# INSTRUCTIONS TO FOLLOW
Could you transcribe, character for character, every line of text in the records below, omitting the pictures from your answer?
--- --- ---
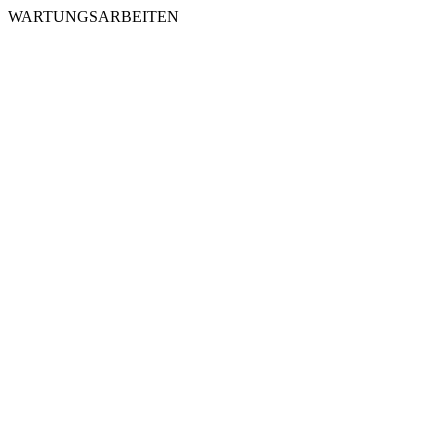
WARTUNGSARBEITEN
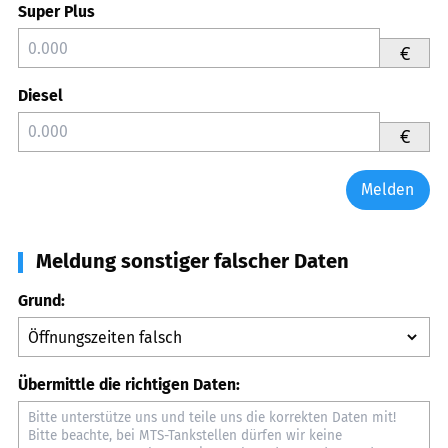
Super Plus
€
Diesel
€
Melden
Meldung sonstiger falscher Daten
Grund:
Übermittle die richtigen Daten:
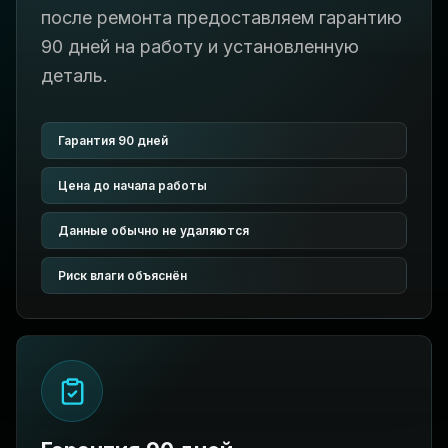
после ремонта предоставляем гарантию
90 дней на работу и установленную
деталь.
Гарантия 90 дней
Цена до начала работы
Данные обычно не удаляются
Риск влаги объяснён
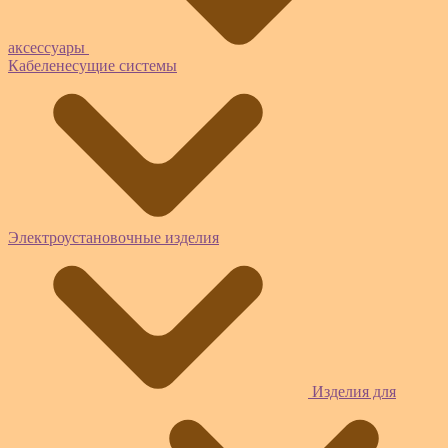
аксессуары
Кабеленесущие системы
Электроустановочные изделия
Изделия для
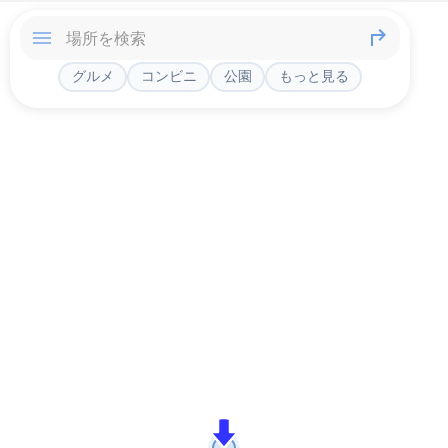
グルメ
コンビニ
公園
もっと見る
--- --- ---
# EXPECTED ANSWER
WARTUNGSARBEITEN
Super Plus
€
Diesel
€
Melden
Meldung sonstiger falscher Daten
Grund:
Übermittle die richtigen Daten:
после ремонта предоставляем гарантию
90 дней на работу и установленную
деталь.
Гарантия 90 дней
Цена до начала работы
Данные обычно не удаляются
Риск влаги объяснён
аксессуары
Кабеленесущие системы
Электроустановочные изделия
Изделия для
グルメ
コンビニ
公園
もっと見る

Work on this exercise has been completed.